In the listing that follows, count every line with the word "period" in it and write only the total.

☆ ☆ ☆ ☆

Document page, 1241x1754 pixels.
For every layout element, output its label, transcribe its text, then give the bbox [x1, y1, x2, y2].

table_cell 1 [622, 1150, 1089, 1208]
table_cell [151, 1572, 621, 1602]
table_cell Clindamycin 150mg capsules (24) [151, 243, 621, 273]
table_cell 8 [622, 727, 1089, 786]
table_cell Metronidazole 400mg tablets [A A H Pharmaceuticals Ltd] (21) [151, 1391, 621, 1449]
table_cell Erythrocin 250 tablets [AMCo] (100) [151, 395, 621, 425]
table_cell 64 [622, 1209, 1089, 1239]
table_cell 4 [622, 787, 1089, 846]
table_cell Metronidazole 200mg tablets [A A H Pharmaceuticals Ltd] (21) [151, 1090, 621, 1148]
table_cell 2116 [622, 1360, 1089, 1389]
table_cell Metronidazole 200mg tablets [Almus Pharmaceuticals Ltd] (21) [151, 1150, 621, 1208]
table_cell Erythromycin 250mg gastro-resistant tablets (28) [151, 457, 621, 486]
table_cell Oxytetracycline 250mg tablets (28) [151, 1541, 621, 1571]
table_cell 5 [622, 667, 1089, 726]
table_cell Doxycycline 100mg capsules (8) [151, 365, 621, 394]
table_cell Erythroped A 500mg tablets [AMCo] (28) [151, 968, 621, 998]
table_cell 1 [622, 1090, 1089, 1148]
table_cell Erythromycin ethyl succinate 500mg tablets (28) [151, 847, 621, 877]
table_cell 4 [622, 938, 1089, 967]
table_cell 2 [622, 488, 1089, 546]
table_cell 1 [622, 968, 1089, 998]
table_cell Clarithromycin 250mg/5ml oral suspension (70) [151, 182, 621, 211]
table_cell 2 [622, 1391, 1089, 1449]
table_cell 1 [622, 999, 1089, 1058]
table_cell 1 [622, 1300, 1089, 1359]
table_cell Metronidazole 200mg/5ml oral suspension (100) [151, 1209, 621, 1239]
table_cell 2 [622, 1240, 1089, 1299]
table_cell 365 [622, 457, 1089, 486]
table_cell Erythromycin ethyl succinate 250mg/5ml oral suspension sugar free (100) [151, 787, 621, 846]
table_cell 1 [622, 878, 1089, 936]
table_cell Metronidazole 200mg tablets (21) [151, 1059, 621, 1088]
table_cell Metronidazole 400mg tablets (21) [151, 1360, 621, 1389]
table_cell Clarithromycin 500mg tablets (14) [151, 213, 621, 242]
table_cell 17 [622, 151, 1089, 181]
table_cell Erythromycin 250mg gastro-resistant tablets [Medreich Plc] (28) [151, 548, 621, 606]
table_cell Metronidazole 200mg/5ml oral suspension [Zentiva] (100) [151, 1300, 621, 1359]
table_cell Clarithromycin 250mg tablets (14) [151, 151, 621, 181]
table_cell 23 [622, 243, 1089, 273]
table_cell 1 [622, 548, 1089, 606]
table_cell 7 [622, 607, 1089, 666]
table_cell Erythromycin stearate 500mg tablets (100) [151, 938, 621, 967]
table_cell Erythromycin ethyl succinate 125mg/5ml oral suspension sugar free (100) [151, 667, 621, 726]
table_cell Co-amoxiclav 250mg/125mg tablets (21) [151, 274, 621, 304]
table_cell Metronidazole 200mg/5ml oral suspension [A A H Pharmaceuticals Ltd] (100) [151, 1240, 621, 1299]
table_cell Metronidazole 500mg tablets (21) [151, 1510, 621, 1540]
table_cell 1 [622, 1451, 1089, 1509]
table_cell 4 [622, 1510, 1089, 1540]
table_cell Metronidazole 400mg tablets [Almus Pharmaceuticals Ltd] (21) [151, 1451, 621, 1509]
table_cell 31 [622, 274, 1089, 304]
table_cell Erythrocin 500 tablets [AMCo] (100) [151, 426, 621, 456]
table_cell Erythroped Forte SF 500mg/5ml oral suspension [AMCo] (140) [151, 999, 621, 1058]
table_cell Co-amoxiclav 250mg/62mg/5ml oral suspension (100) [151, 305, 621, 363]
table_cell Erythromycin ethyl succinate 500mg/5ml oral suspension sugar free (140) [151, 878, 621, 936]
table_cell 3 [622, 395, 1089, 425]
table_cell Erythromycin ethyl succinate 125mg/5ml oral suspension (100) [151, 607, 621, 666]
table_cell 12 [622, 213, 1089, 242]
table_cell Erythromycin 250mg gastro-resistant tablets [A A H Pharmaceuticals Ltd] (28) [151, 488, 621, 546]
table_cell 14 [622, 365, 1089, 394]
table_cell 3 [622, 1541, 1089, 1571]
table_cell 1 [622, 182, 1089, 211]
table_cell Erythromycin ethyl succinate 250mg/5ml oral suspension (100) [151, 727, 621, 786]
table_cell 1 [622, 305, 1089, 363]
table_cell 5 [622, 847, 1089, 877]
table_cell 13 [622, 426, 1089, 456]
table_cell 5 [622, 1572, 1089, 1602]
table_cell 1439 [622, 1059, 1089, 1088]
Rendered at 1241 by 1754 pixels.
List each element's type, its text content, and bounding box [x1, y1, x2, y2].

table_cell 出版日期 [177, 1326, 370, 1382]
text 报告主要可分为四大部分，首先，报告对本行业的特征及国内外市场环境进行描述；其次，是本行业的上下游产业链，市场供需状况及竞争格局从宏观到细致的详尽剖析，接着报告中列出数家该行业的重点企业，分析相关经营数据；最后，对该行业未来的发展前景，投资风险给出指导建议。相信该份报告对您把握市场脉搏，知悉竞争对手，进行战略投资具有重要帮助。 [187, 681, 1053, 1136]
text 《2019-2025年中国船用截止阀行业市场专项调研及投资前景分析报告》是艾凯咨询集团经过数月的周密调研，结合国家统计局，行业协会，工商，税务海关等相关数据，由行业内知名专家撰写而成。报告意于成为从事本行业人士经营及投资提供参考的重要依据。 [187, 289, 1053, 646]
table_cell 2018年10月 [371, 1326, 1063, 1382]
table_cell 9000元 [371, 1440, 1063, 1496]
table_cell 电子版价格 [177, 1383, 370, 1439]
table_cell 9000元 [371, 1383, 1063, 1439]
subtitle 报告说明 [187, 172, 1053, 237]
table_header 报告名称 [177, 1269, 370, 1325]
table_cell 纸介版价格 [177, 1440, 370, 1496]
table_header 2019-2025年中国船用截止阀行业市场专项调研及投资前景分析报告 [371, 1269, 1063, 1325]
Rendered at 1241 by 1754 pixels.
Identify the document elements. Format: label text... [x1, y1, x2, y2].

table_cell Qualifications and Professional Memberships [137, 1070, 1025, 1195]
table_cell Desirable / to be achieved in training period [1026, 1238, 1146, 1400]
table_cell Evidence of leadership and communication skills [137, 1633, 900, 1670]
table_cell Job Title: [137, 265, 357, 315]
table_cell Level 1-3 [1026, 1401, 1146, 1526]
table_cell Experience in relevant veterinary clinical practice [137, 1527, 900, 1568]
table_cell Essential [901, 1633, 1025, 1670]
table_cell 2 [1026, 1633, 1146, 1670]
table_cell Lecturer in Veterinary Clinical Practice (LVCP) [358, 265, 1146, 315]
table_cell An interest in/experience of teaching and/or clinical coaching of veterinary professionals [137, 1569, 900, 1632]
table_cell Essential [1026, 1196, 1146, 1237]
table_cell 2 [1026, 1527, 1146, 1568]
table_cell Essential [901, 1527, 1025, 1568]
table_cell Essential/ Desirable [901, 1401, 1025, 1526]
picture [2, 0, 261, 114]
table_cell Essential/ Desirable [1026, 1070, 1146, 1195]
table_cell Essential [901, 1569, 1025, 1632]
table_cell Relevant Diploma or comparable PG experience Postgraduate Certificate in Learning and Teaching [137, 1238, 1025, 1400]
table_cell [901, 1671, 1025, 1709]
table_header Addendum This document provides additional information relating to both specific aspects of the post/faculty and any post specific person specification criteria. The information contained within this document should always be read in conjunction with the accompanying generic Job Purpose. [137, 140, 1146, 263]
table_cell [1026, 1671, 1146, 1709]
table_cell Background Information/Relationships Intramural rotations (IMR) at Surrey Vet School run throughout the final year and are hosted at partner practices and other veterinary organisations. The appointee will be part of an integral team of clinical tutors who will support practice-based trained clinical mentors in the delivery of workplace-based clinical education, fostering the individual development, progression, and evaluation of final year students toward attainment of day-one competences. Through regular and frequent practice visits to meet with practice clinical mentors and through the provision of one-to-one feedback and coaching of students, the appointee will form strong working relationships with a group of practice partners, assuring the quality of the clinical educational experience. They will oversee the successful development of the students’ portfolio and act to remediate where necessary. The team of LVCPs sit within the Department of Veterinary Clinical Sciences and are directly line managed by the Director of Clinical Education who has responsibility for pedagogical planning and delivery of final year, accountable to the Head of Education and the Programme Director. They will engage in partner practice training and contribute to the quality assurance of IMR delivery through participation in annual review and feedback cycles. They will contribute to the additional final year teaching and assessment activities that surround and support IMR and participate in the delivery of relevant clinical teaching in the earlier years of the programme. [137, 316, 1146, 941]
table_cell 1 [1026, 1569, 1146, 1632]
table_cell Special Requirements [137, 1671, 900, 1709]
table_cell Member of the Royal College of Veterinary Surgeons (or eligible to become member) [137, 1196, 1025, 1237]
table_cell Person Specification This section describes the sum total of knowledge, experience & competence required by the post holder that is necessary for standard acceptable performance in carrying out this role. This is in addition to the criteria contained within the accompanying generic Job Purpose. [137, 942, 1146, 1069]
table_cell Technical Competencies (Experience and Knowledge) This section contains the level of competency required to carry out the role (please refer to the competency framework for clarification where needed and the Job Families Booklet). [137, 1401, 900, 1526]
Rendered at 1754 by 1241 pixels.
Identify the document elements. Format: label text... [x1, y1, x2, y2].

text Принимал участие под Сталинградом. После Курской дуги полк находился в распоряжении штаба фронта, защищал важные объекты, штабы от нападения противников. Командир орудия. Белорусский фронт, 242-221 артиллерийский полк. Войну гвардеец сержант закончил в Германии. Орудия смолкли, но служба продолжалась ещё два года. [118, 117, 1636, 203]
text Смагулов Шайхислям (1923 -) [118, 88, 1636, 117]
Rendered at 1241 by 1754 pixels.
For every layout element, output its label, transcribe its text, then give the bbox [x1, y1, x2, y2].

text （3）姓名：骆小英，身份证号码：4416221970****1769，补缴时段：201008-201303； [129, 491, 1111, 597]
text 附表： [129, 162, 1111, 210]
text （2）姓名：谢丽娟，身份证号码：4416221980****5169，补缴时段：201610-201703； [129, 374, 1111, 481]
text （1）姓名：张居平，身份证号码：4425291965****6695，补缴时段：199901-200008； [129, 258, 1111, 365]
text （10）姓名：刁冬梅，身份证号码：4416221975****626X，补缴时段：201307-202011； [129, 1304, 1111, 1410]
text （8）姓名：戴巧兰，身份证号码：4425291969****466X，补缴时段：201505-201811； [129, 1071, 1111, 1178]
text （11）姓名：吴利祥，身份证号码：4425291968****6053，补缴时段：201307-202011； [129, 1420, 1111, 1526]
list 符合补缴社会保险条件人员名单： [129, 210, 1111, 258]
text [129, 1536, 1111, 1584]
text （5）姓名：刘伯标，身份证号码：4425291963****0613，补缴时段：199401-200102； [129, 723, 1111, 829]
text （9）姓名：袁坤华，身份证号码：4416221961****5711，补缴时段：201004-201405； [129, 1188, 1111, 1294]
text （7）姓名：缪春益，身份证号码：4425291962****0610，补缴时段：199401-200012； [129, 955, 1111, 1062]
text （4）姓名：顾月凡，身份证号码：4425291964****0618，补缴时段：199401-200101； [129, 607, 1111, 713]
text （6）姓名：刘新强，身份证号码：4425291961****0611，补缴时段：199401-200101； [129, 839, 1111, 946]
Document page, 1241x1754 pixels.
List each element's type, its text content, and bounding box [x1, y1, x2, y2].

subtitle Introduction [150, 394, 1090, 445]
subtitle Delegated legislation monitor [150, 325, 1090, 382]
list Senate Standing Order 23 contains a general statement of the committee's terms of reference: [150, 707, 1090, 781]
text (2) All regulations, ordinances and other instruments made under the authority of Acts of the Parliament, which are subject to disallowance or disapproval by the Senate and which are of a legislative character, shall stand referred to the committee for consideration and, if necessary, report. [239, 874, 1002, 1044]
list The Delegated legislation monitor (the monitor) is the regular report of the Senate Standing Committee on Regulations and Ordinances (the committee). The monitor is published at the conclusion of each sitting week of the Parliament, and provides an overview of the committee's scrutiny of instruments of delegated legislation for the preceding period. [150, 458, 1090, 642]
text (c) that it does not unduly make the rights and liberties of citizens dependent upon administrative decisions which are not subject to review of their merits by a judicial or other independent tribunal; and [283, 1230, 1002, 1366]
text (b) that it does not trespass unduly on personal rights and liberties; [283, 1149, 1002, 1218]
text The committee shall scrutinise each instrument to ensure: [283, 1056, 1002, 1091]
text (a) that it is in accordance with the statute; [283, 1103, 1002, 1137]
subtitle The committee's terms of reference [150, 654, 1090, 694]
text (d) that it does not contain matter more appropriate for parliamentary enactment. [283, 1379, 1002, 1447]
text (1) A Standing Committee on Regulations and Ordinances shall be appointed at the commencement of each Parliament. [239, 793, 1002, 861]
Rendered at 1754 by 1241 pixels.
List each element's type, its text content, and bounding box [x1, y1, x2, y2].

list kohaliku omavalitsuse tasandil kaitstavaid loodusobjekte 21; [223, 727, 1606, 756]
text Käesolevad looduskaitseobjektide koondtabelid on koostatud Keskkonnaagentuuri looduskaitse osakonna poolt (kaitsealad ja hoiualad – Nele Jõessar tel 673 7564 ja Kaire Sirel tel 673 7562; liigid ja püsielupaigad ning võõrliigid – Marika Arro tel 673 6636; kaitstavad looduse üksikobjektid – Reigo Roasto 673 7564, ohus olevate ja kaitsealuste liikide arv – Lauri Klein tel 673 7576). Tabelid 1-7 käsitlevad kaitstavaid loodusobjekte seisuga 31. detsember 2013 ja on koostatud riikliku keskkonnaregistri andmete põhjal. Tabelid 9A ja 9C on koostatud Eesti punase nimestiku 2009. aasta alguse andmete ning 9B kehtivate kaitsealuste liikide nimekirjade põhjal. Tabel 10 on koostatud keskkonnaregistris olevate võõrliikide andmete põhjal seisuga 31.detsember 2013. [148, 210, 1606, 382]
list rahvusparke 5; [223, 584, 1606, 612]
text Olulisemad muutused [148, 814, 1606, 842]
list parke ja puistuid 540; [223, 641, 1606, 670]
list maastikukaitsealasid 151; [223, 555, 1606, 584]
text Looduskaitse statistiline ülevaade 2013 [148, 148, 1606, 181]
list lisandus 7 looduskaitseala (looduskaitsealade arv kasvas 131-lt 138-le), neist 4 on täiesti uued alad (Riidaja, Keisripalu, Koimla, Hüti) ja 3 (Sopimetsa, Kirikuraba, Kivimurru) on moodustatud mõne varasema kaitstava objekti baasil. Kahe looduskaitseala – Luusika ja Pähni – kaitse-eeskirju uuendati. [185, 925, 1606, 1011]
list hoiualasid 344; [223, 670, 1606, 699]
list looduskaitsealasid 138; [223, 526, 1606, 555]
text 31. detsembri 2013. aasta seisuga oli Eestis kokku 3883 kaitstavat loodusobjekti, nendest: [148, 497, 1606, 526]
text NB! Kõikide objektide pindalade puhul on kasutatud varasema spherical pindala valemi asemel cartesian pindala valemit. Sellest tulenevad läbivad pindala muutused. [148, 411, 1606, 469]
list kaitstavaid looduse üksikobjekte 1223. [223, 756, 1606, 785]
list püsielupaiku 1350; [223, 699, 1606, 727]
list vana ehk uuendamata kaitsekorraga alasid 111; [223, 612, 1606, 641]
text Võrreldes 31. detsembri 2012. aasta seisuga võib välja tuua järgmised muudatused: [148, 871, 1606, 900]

☆ ☆ ☆ ☆

◆ EXPECTED OUTPUT ◆
2